Erekose stared up at the crack of light where the cliffs met. "I have been told that I may find peace there—and wisdom—a means of returning to the world of the Eldren where dwells the woman I love, for it has been said that since Tanelorn exists in all planes at all times it is easier for a man who dwells there to pass between the planes, discover the particular one he seeks. What interest have you in Tanelorn, Lord Elric?"

"I know Tanelorn and I know that you are right to seek it. My mission seems to be the defense of that city upon my own plane—but even now my friends may be destroyed by that which has been brought against them. I pray Corum is right and that in the Vanishing Tower I shall find a means to defeat Theleb K'aarna's beasts and their masters ..."

Corum raised his jeweled hand to his jeweled eye. "I seek Tanelorn for I have heard the city can aid me in my struggle against Chaos." He said no more of Arkyn's whispered instructions so long ago in the Temple of Law.

"But Tanelorn," Elric told him, "will fight neither Law nor Chaos. That is why she exists for eternity."

Corum had heard as much from Jhary. "Aye," he said.

"Like Erekose I do not seek swords, but wisdom."

When night came the three took turns to stand watch, occasionally conversing, but more often than not merely sitting or standing and staring at the place where the Vanishing Tower might appear.

Corum found his two companions rather heavy company after Jhary and he felt a certain dislike for them, perhaps because they were so much like himself.

But then at dawn, while Erekose nodded and Elric slept soundly, the air shuddered and Corum saw the familiar outlines of Voilodion Ghagnasdiak's tower begin to grow solid.

"It is here!" he shouted.
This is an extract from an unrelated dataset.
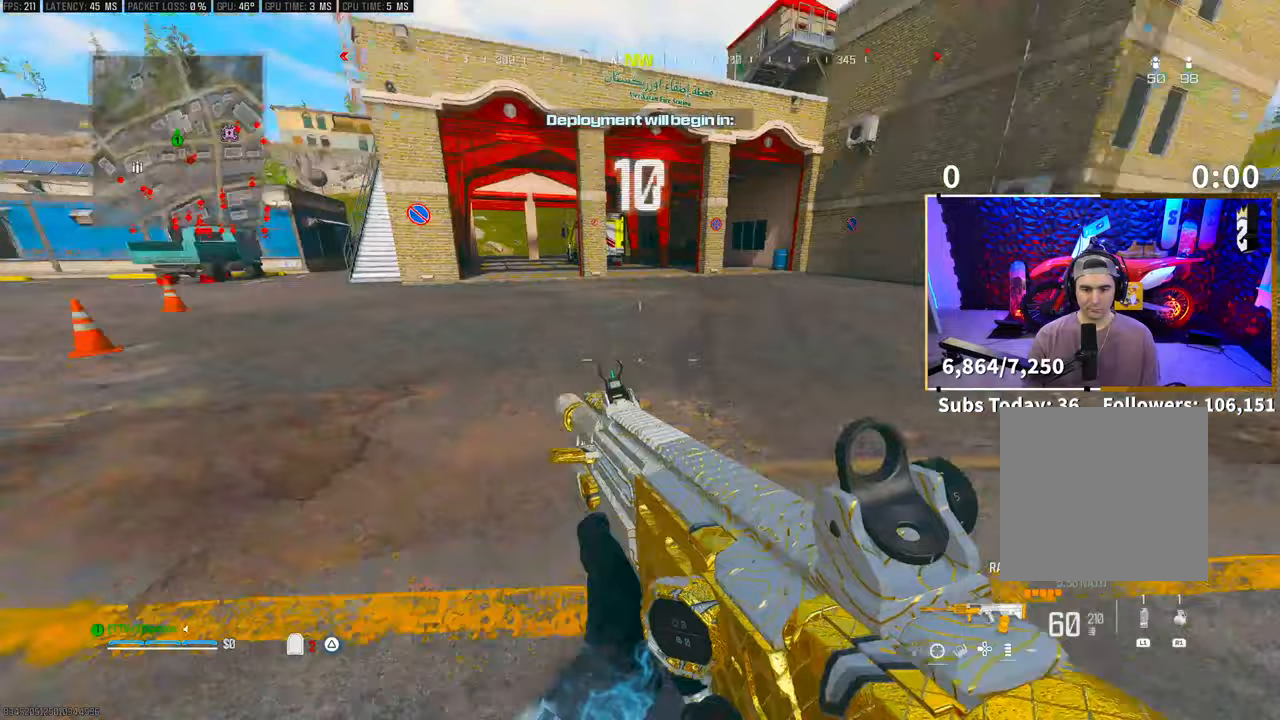
{"buttons": ["L3"], "left_stick": "up", "right_stick": "center", "events": [[83, "left_stick", "left"], [350, "CROSS", "down"], [350, "left_stick", "up"], [350, "right_stick", "center"], [450, "CROSS", "up"], [500, "L3", "down"]]}
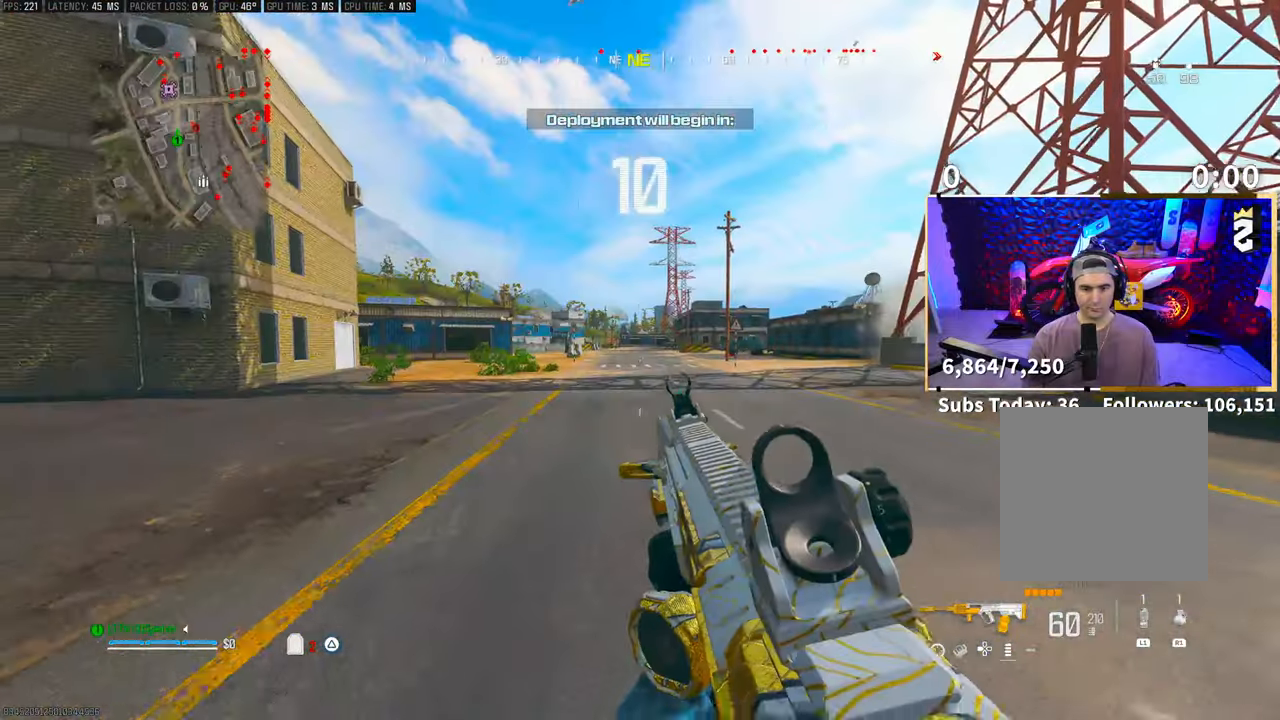
{"buttons": ["CROSS", "R3"], "left_stick": "up-left", "right_stick": "right", "events": [[133, "L3", "up"], [283, "R3", "down"], [400, "R3", "up"], [400, "left_stick", "up-left"], [483, "CROSS", "down"], [483, "R3", "down"], [483, "right_stick", "right"]]}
Erekose sprang up at once but Elric was only just stirring. "Hasten Elric!"

Now Elric joined them and he, like Erekose, had his black sword in his hand. The swords were almost brothers—both black, both terrible in aspect, both carved with runes.

Corum was ahead of the others, determined not to be shut out this time. He ran into the dark doorway and was at first blinded, shouting for his friends to join him. "Hasten! 

Hasten!"

Corum ran into a small antechamber and saw that reddish, light illuminated the room, spilling from a great oil lamp which hung in chains from the ceiling. But then the door closed suddenly behind them and Corum knew they were trapped, prayed that they three would be powerful enough to resist the sorcerer. His eyes caught a movement at the slit window in the wall. Darkvale had gone and there was nothing but blue sea where it had been. The tower was already moving. He pointed it out silently to his companions.